TEXT TO READ:

The assignment should be done __alone__ or in __groups of 2__.

You should write a report containing the following:

* A short (mathematical) description of the CCA methods (classical and high-dimensional) that you
  have implemented

* The application of your method to the *nutrimouse* data

  - Classical CCA on multivariate data with $p < n$. (*Hint: it will not be possible to apply the
    classical CCA method to the full data matrix $X$. You should subset the data to reflect the case
    of $p < n$*.)

  - High-dimensional CCA on data with $p > n$

* Interpretation and conclusion of the data analysis results

The length of the written report (excluding R code, R output and graphs) should be about 2 pages.

It is recommended (but not mandatory) to prepare your report in __RMarkdown__. You can render it to
either HTML (`output: html_document`) or to PDF (`output: pdf_document`). In both cases the original
`.Rmd` file should be included when handing in the assignment. If you don't use RMarkdown, you
should include the `.R` file(s) containing your implementation and analysis scripts.

When submitting, please use the following format:

* Report: `HW-Name1-Name2.[pdf|html]`

* Source code: `HW-Name1-Name2.Rmd` (or `HW1-Name1-Name2.R`)

Submissions should be done __through UFora__ under the
"Assignments" tab (`UFora-tools --> Assignments`).

<span style="color:red">__The deadline for submission is November 17th at 23:59.__</span>

DIRECTIVE 1:
Answer each question from the assignment description.
(a) What group sizes are permitted for completing the assignment?
(b) About how long should the written report be, and what is excluded from that length?
(c) What is the deadline for submission?
DIRECTIVE 2:
Translate this sentence from the assignment description into French: "The length of the written report (excluding R code, R output and graphs) should be about 2 pages."
DIRECTIVE 3:
According to the assignment description, why should the nutrimouse data be subset before the classical CCA method is applied?
The items that follow the assignment description are not used in any task.

RECORDS SHOWN:
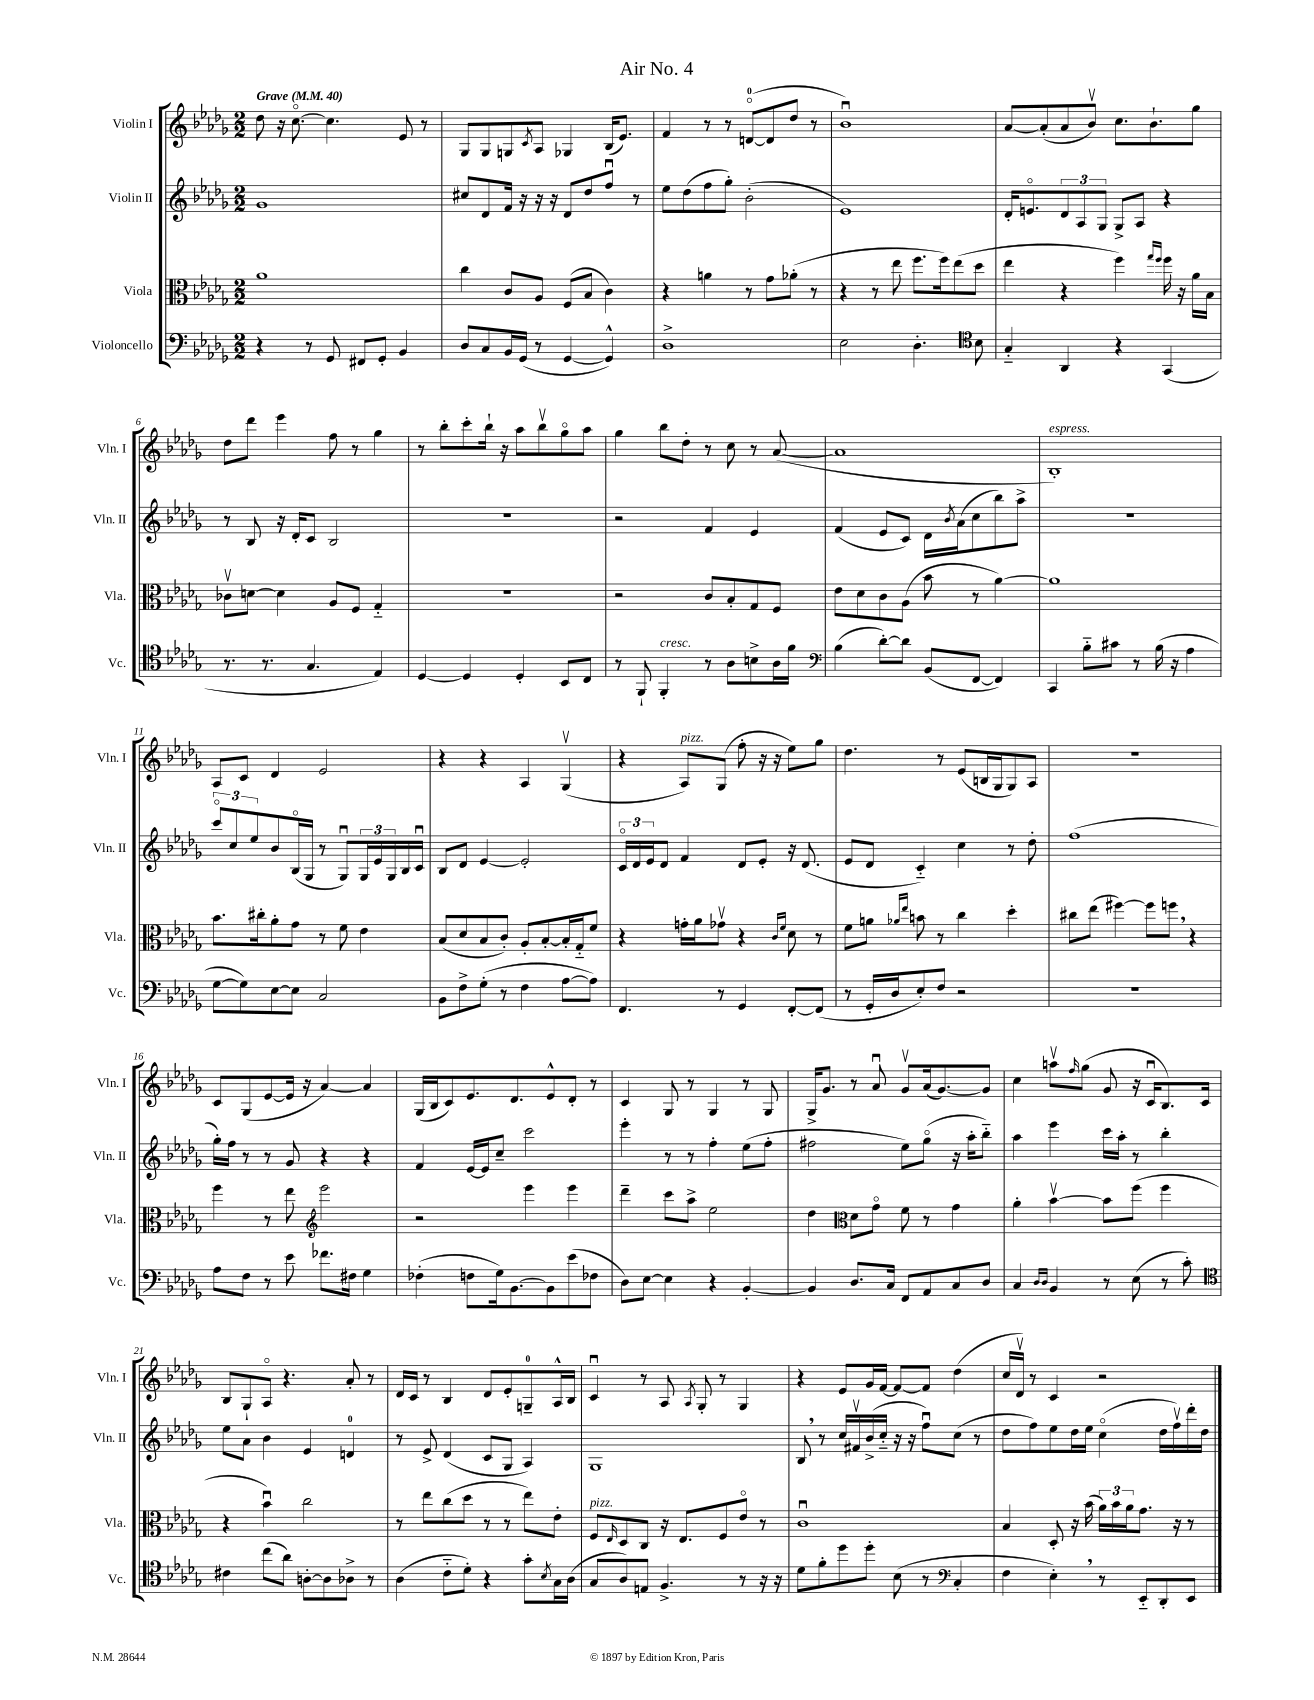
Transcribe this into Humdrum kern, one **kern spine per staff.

**kern	**kern	**kern	**kern
*staff4	*staff3	*staff2	*staff1
*clefF4	*clefC3	*clefG2	*clefG2
*k[b-e-a-d-g-]	*k[b-e-a-d-g-]	*k[b-e-a-d-g-]	*k[b-e-a-d-g-]
*M2/2	*M2/2	*M2/2	*M2/2
*MM40	*MM40	*MM40	*MM40
4r	1a-	1g-	8dd-\
.	.	.	16r
.	.	.	[8.cco\
8r	.	.	.
8GG-/	.	.	4.cc\]
8FF#/L	.	.	.
8GG-'/J	.	.	.
4BB-/	.	.	8e-/
.	.	.	8r
=	=	=	=
8D-/L	4cc\	8cc#/L	8G-/L
8C/	.	8d-/	8G-/
16BB-/L	8c/L	16f/Jk	8G/
(16GG-/JJ	.	16r	.
.	.	.	8qc/
8r	8A-/J	16r	8A-/J
.	.	16r	.
[4GG-/	(8F/L	8d-/L	4G-/
.	8B-/J	8dd-/	.
4GG-^^/])	4c\)	8ffu/J	(16B-/LK
.	.	.	8.e-/J)
.	.	8r	.
=	=	=	=
1D-^	4r	8ee-\L	4f/
.	.	(8dd-\	.
.	4a\	8ff\	8r
.	.	8gg-'\J)	8r
.	8r	(2b-'\	([8do/L
.	8g-\L	.	8d/]
.	(8a-'\J	.	8dd-/J
.	8r	.	8r
=	=	=	=
2E-\	4r	1e-)	1b-u)
.	8r	.	.
.	8ee-\	.	.
4.D-'\	8.ff\L	.	.
.	16ff\k)	.	.
.	(8ee-\	.	.
*clefC4	*	*	*
8B-\	8dd-\J	.	.
=	=	=	=
4G-'~/	4ee-\	16d-'/LK	[8a-/L
.	.	8.eo/	.
.	.	.	(8a-'/]
4AA-/	4r	12d-/	8a-/
.	.	12A-/	.
.	.	.	8b-v/J)
.	.	12G-/J	.
4r	4ff\)	8G-^/L	8.cc\L
.	.	8A-/J	.
.	.	.	8.b-`\
.	16qqgg-/LL	.	.
.	16qqff/JJ	.	.
(4GG-/	16ff\	4r	.
.	16r	.	.
.	16a-\LL	.	8gg-\J
.	16B-\JJ	.	.
=	=	=	=
8.r	8c-v\L	8r	8dd-\L
.	[8d\J	8B-/	8ddd-\J
8.r	.	.	.
.	4d\]	16r	4eee-\
.	.	16d-'/LK	.
4.G-/	.	8c/J	.
.	8A-/L	2B-/	8ff\
.	8F/J	.	8r
4E-/)	4G-'~/	.	4gg-\
=	=	=	=
[4D-/	1r	1r	8r
.	.	.	8bb-'\L
4D-/]	.	.	8ccc'\
.	.	.	16bb-`\Jk
.	.	.	16r
4D-'/	.	.	8aa-\L
.	.	.	8bb-v\
8BB-/L	.	.	8gg-o\
8C/J	.	.	8aa-\J
=	=	=	=
8r	2r	2r	4gg-\
8FF`/	.	.	.
4FF'/	.	.	8bb-\L
.	.	.	8dd-'\J
8r	8c/L	4f/	8r
8A-\L	8B-'/	.	8cc\
8B^\	8G-/	4e-/	8r
16A-\L	8F/J	.	([8a-/
16f\JJ	.	.	.
=	=	=	=
*clefF4	*	*	*
(4B-\	8e-\L	(4f/	1a-]
.	8d-\	.	.
[8d-'\L)	8c\	8e-/L	.
8d-\]J	(8A-\J	8c/J)	.
(8BB-/L	8b-\	16d-\LL	.
.	.	8qb-/	.
.	.	(16a-\J	.
[8FF/J	8r	8cc\	.
4FF/])	[4a-\)	8bb-\)	.
.	.	8aa-^\J	.
=	=	=	=
4CC/	1a-]	1r	1B-')
8B-'~\L	.	.	.
8c#\J	.	.	.
8r	.	.	.
(16B-\	.	.	.
16r	.	.	.
4A-\	.	.	.
=	=	=	=
[8G-\L	8.b-\L	12ccco/L	8A-/L
.	.	12cc/	.
8G-\])	.	.	8c/J
.	.	12ee-/	.
.	16cc#'\k	.	.
[8E-\	8a-'\	8b-/	4d-/
8E-\]J	8g-\J	(16B-o/L	.
.	.	16G-/JJ	.
2C/	8r	8r	2e-/
.	8f\	8G-u/L)	.
.	4e-\	24G-/L	.
.	.	24e-/	.
.	.	24G-/	.
.	.	16B-/	.
.	.	16cu/JJ	.
=	=	=	=
8BB-\L	(8B-/L	8B-/L	4r
8F^\	8d-/	8d-/J	.
(8G-'\J	8B-/	[4e-/	4r
8r	8c'/J)	.	.
4F\	8A-'/L	2e-'/]	4A-/
.	[8B-'/	.	.
[8A-\L	16B-'/]L	.	(4G-v/
.	16G-'~/J	.	.
8A-\]J)	8f/J	.	.
=	=	=	=
4.FF/	4r	24co/LL	4r
.	.	24d-/	.
.	.	24e-/J	.
.	.	8d-/J	.
.	16g'\LL	4f/	8A-/L)
.	16a-\J	.	.
8r	8g-v\J	.	(8G-/J
4GG-/	4r	8d-/L	8ff'\
.	.	8e-'/J	16r
.	.	.	16r
.	16qqc/LL	.	.
.	16qqf/JJ	.	.
[8FF'/L	8d-\	16r	8ee-\L)
.	.	(8.d-/	.
(8FF/]J	8r	.	8gg-\J
=	=	=	=
8r	8f\L	8e-/L	4.dd-\
16GG-'/LL	8a\J	8d-/J	.
16D-/J	.	.	.
.	16qqa-/LL	.	.
.	16qqee-/JJ	.	.
8E-'/)	8b\	4c'~/)	.
8F/J	8r	.	8r
2r	4cc\	4cc\	(8e-/L
.	.	.	16B/L
.	.	.	16G-/J
.	4dd-'\	8r	8G-/)
.	.	8dd-'\	8A-/J
=	=	=	=
1r	8cc#\L	(1ff	1r
.	(8ee-\J	.	.
.	[4ff#\)	.	.
.	8ff#\]L	.	.
.	8ff\J	.	.
.	4r	.	.
=	=	=	=
8A-\L	4ff\	16gg-'\LL)	8c/L
.	.	16ff\JJ	.
8F\J	.	8r	(8G-/
8r	8r	8r	[8e-/
8e-\	8ee-\	8g-/	16e-/]Jk
.	.	.	16r
*	*clefG2	*	*
8.f-\L	2eee-\	4r	[4a-/)
16F#\Jk	.	.	.
4G-\	.	4r	4a-/]
=	=	=	=
(4F-'\	2r	4f/	(16G-/LL
.	.	.	16B-/J
.	.	.	8c/)
8F\L	.	[16e-/LL	8.e-/
.	.	16e-/]J	.
16G-\k)	.	8cc~/J	.
[8.BB-\	.	.	8.d-/
.	4eee-\	2ccc\	.
8BB-\]	.	.	8e-^^/
(8e-\	4eee-\	.	8d-'/J
8F-\J	.	.	8r
=	=	=	=
8D-\L)	4ddd-~\	4eee-'\	4c/
[8E-\J	.	.	.
4E-\]	8ccc\L	8r	8G-/
.	8aa-^\J	8r	8r
4r	2ee-\	4ff'\	4G-/
[4BB-'/	.	(8ee-\L	8r
.	.	8ff'\J	8G-/
=	=	=	=
4BB-/]	4dd-\	2ff#\	16G-^/LK
.	.	.	8.g-/J
*	*clefC3	*	*
8.D-/L	8d-\L	.	8r
.	8g-o\J	.	8a-u/
16C/Jk	.	.	.
8FF/L	8f\	8ee-\L)	8g-v/L
8AA-/	8r	(8gg-o\J	(16a-/k
.	.	.	[8.g-/)
8C/	4g-\	16r	.
.	.	16aa-'\LK	.
8D-/J	.	8bb-'~\J)	8g-/]J
=	=	=	=
4C/	4a-'\	4aa-\	4cc\
16qqD-/LL	.	.	.
16qqD-/JJ	.	.	.
4BB-/	[4b-v\	4eee-\	8aav\L
.	.	.	16qqff/
.	.	.	(8gg-\J
8r	8b-\]L	16ccc\LL	8g-/
.	.	16aa-'\JJ	.
(8E-\	(8ff\J	8r	16r
.	.	.	16cu/LK
8r	4ff\	4bb-'\	8.B-/)
8c'\)	.	.	.
.	.	.	16c/Jk
=	=	=	=
*clefC4	*	*	*
4c#\	4r	8ee-\L	8B-/L
.	.	8a-\J	8G-`/
(8cc\L	4b-u\)	4b-\	8A-o/J
8a-\J)	.	.	4.r
[8A'\L	2cc\	4e-/	.
8A\]	.	.	.
8A-^\J	.	4d/	8a-'/
8r	.	.	8r
=	=	=	=
(4A-\	8r	8r	16d-/LL
.	.	.	16c/JJ
.	8ee-\L	8e-^/	8r
8c'~\L	(8cc\	(4d-/	4B-/
8d-'\J)	8dd-\J	.	.
4r	8r	8c/L	8d-/L
.	8r	8G-/J	8e-'/
8g-'\L	8ee-\L)	4A-/)	8G~/
8qB-/	.	.	.
16G-\L	8e-'\J	.	16A-^^/L
(16A-\JJ	.	.	16B-/JJ
=	=	=	=
8G-/L	8F/L	1G-	4cu/
.	16qqE-/	.	.
8A-/)	8D-/	.	.
8E/J	8C/J	.	8r
4.F^/	16r	.	8A-/
.	8.E-/L	.	.
.	.	.	8qA-/
.	.	.	8G-'/
.	8F/	.	8r
8r	8e-o/J	.	4G-/
16r	8r	.	.
16r	.	.	.
=	=	=	=
8d-\L	1cu	8B-/	4r
8f'\	.	8r	.
8dd-\	.	16cc/LL	8e-/L
.	.	16f#v/	.
8dd-'\J	.	(16b-^/	16g-/L
.	.	16cc'~/JJ	[16f/JJ
(8B-\	.	16r	8f/_L
.	.	16r	.
8r	.	8ffu\L)	8f/]J
*clefF4	*	*	*
4C'/	.	(8cc\J	(4dd-\
.	.	8r	.
=	=	=	=
4F\	4B-/	8dd-\L	16cc/LL
.	.	.	16d-v/JJ)
.	.	8ff\)	8r
4E-'\)	8D-'/	8ee-\	4c/
.	16r	16dd-\L	.
.	(16b-\	16ee-\JJ	.
8r	24a-\LL)	(4cco\	2r
.	24b-\	.	.
.	24a-\J	.	.
8EE-'~/L	8.g-\J	.	.
8DD-'/	.	16dd-\LL	.
.	16r	16ffv\)	.
8EE-/J	8r	16ddd-'\	.
.	.	16dd-\JJ	.
==	==	==	==
*-	*-	*-	*-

COMPLETE OUTPUT 1:
(a) The assignment should be done alone or in groups of 2.
(b) About 2 pages, excluding R code, R output and graphs.
(c) November 17th at 23:59.

COMPLETE OUTPUT 2:
La longueur du rapport écrit (sans compter le code R, les sorties R et les graphiques) devrait être d'environ 2 pages.

COMPLETE OUTPUT 3:
The hint states that it will not be possible to apply the classical CCA method to the full data matrix $X$. The data should therefore be subset to reflect the case of $p < n$.